The concert also featured stars including Diana Ross, Andrew Lloyd Webber, Alicia Keys, Andrea Bocelli, Nile Rodgers, Duran Duran and many more. The two-and-a-half-hour spectacular, which took place over three stages at Buckingham Palace, was broadcast live by the BBC.

First meeting

When Queen Elizabeth met David Attenborough, it was ironic that he was advising against broadcasting a documentary about the royal family on the BBC, where he was a controller. According to royal biographer Ingrid Seward, Sir David didn’t want to screen the planned 1969 documentary, The Royal Family.

He voiced his fears to the BBC director that it would “kill the monarchy” in terms of destroying the mystique that surrounded them. However, the documentary went ahead, giving the public a chance to see behind the scenes.

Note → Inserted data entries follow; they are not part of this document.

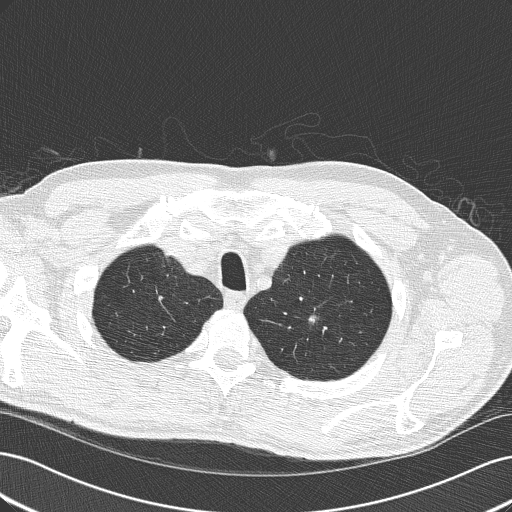
Axial slice from a low-dose chest CT screening exam; third screening round (two years after baseline); lung window (W 1500 / L -600 HU); lung (sharp) reconstruction kernel (B50f); 512 × 512 image matrix. Male participant, aged 64 years at enrolment.
Expert-annotated lung lesion, box from (x=288, y=297) to (x=336, y=343) px. Reader record for this screening exam (exam-level; its link to the box is not recorded): non-calcified nodule or mass ≥4 mm, left upper lobe, 8 × 8 mm, smooth margins, soft tissue attenuation, pre-existing on the prior screen: yes; interval growth: yes. Official screen result: positive, other. Participant outcome: lung cancer diagnosed 111 days after this screen — adenocarcinoma, NOS, left upper lobe, poorly differentiated (G3), stage IA (AJCC 6th edition), 10 mm at pathology.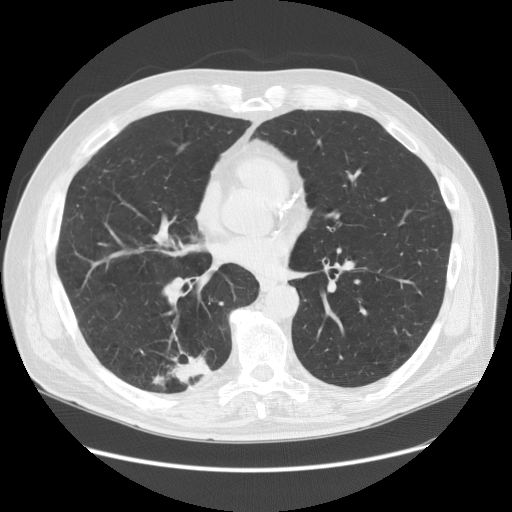
Axial slice from a low-dose chest CT screening exam; first (baseline) screen; lung window (W 1500 / L -600 HU); 2.5 mm slice thickness; slice 81 of 149 in the series. Male participant, aged 68 years at enrolment. Former smoker at enrolment.
- Expert-annotated lung lesion, box from (x=124, y=335) to (x=225, y=409) px.
- Reader record for this screening exam (exam-level; its link to the box is not recorded): non-calcified nodule or mass ≥4 mm, right lower lobe, 37 × 20 mm, spiculated (stellate) margins, soft tissue attenuation.
- Official screen result: positive, change unspecified: nodule(s) >= 4 mm or enlarging nodule(s), mass(es), or other non-specific abnormalities suspicious for lung cancer.
- Later outcome: lung cancer diagnosed 24 days after this screen — adenosquamous carcinoma, right lower lobe, poorly differentiated (G3), stage IIIA (AJCC 6th edition), 30 mm at pathology.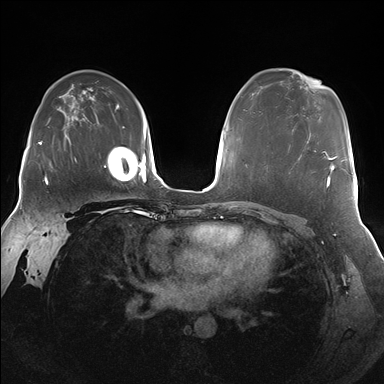
Breast MRI (dynamic contrast-enhanced), one axial slice. Position 110 of 176 along the scan axis. Dynamic contrast-enhanced series, time point 2 of 7 at this slice position (early post-contrast). 1.5 T. TE 1.5 ms, TR 4.1 ms. 1.25 mm slice thickness. 384 × 384 image matrix, field of view 340 × 340 mm. Female patient.
Outlined on this slice (semi-automatically segmented with operator editing):
- enhancing-tissue mask used for the functional tumour volume (all voxels passing the contrast-enhancement thresholds inside the analysis volume; usually the tumour): bounding box [x1, y1, x2, y2] px = [289, 150, 336, 188]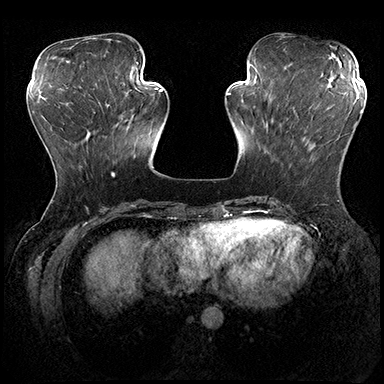
Breast MRI (dynamic contrast-enhanced), one axial slice; position 64 of 200 along the scan axis; dynamic contrast-enhanced series, time point 2 of 8 at this slice position (early post-contrast); 3 T; TE 2.3 ms, TR 4.4 ms; 1 mm slice thickness; 384 × 384 image matrix, field of view 360 × 360 mm. Female patient.
Outlined on this slice (semi-automatically segmented with operator editing):
- enhancing-tissue mask used for the functional tumour volume (all voxels passing the contrast-enhancement thresholds inside the analysis volume; usually the tumour): box from (x=353, y=110) to (x=361, y=129) px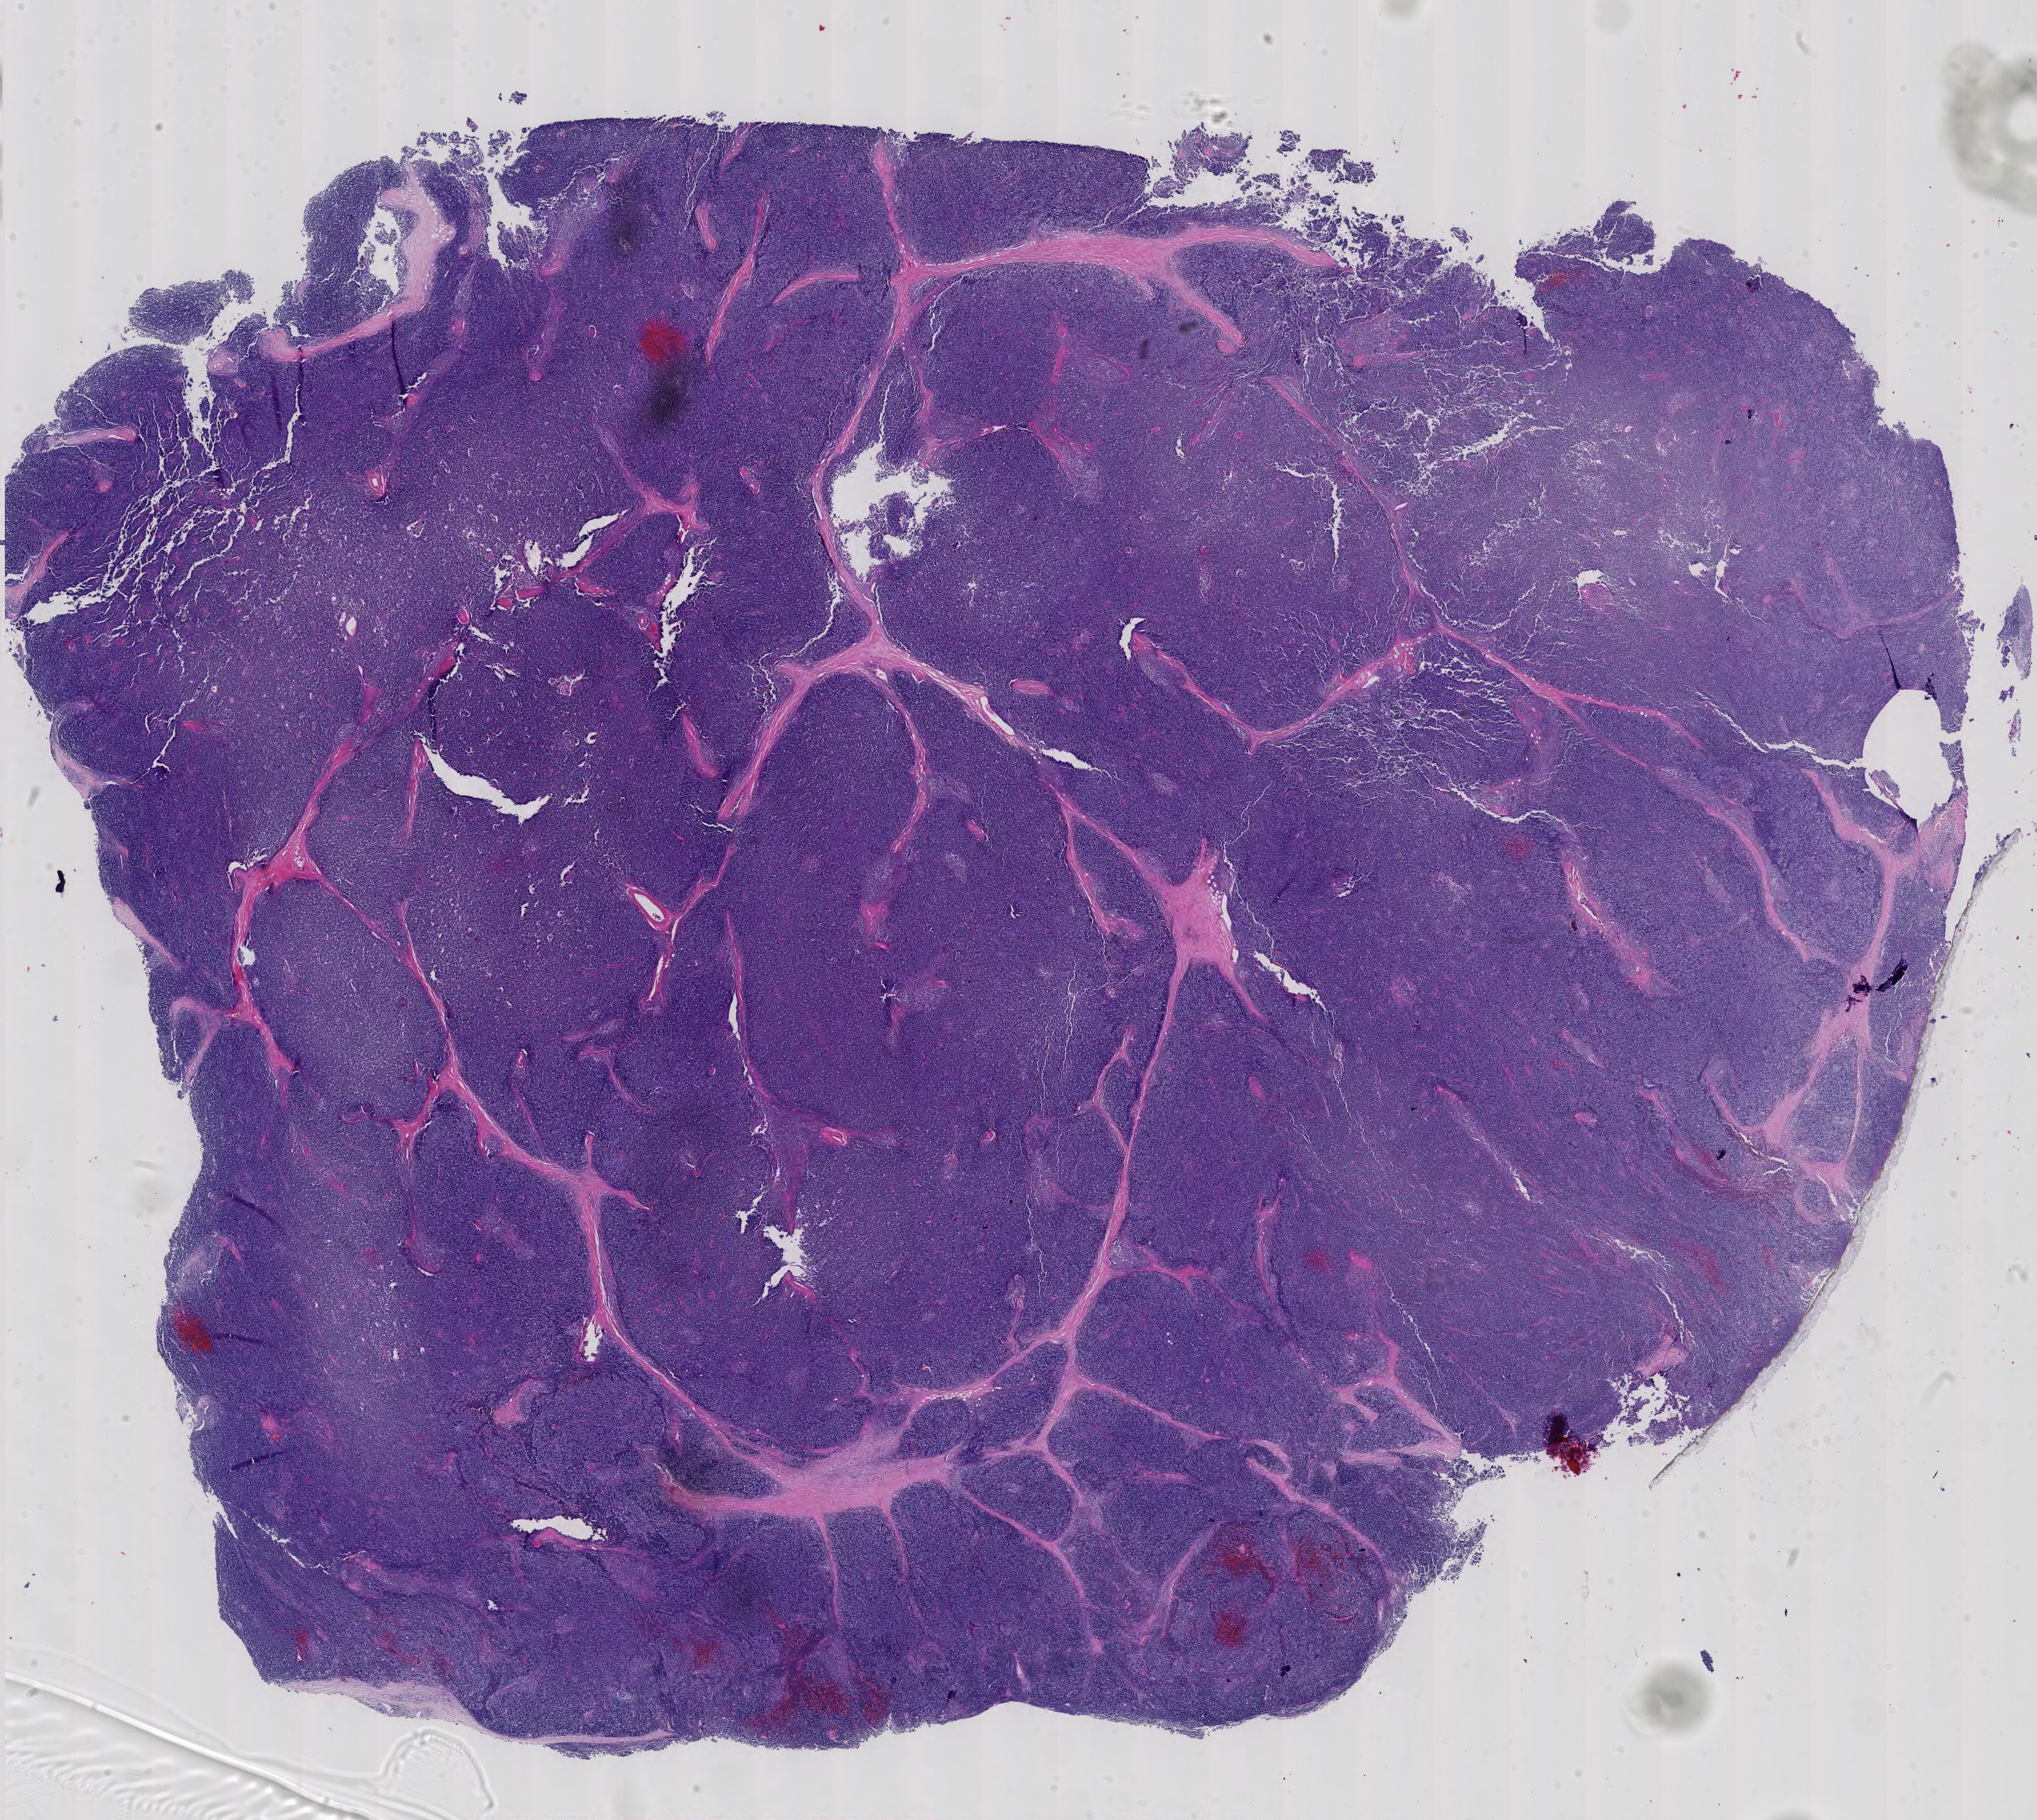
Digitized H&E-stained tissue section (whole slide) — low-resolution overview of the scanned area, about 24.4 x 21.8 mm (from a 40x scan); formalin-fixed paraffin-embedded (FFPE) diagnostic section; thymus, primary tumour sample. Patient: male, age at initial diagnosis 38 years.
* pathologic diagnosis: Thymoma, type B2, malignant (anterior mediastinum)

Although it didn’t destroy the monarchy in the way Sir David had forecasted, many believed it paved the way for the press scrutiny of the royals that followed in subsequent decades.

Prior to this, the broadcaster had met Prince Charles and Princess Anne when they had toured the Lime Grove BBC Television Studios in 1958. He had introduced them to his cockatoo, Cocky, during their visit.

Love of nature

Sir David is famous for his love of animals. His efforts to preserve the environment by increasing awareness of the problems faced by planet earth are legendary. He has presented many nature and wildlife programmes, his first being Zoo Quest in 1954.

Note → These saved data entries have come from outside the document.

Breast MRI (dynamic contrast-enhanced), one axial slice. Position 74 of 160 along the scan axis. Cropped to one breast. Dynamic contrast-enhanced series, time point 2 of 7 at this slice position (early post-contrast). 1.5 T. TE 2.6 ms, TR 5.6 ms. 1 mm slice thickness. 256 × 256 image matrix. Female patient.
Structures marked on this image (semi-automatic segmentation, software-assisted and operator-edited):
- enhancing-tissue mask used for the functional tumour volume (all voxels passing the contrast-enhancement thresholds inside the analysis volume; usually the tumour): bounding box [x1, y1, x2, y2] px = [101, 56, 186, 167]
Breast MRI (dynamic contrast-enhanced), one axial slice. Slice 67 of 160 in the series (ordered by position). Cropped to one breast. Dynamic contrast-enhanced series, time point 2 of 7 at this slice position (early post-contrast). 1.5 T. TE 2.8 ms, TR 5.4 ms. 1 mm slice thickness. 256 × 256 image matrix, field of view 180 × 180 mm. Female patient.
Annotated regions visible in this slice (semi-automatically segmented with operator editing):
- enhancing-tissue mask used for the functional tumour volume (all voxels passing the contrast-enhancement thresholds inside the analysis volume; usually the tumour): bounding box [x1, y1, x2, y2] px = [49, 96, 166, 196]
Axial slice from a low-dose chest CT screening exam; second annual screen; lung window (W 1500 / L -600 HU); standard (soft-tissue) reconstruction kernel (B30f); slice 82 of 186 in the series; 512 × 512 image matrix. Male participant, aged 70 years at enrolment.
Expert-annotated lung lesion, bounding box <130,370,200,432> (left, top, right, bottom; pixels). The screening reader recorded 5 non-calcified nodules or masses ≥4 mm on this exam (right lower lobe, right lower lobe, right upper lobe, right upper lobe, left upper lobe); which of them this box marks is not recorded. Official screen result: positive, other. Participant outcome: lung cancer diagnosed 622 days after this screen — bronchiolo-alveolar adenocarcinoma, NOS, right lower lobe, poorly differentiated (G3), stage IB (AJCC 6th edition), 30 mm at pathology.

The presenter, writer and narrator has enjoyed a career spanning eight decades, hosting many iconic programmes such as Wildlife on One, Natural World, the Planet Earth franchise and most recently The Blue Planet. Consequently, he was honoured by the Queen with a knighthood in 1985.

Renowned for her love of horses and dogs, especially the royal corgis; the Queen was born on 21st April 1926. Born soon afterwards, on 8th May; Sir David is best known for his appreciation of the natural world and his desire to share it with everyone.

In 1986, the veteran broadcaster became responsible for producing the Queen’s Christmas address. He always enjoyed an easy rapport with Her Majesty, to the point where he even chose the outfit she should wear for the televised broadcast!

It was reported that the Queen had selected a bright green outfit for her speech, but Sir David asked her to wear a less bold, brown outfit instead. Her Majesty was reportedly not very happy at being overruled! She later joked in an interview, “There’s no pleasing you people from the media!”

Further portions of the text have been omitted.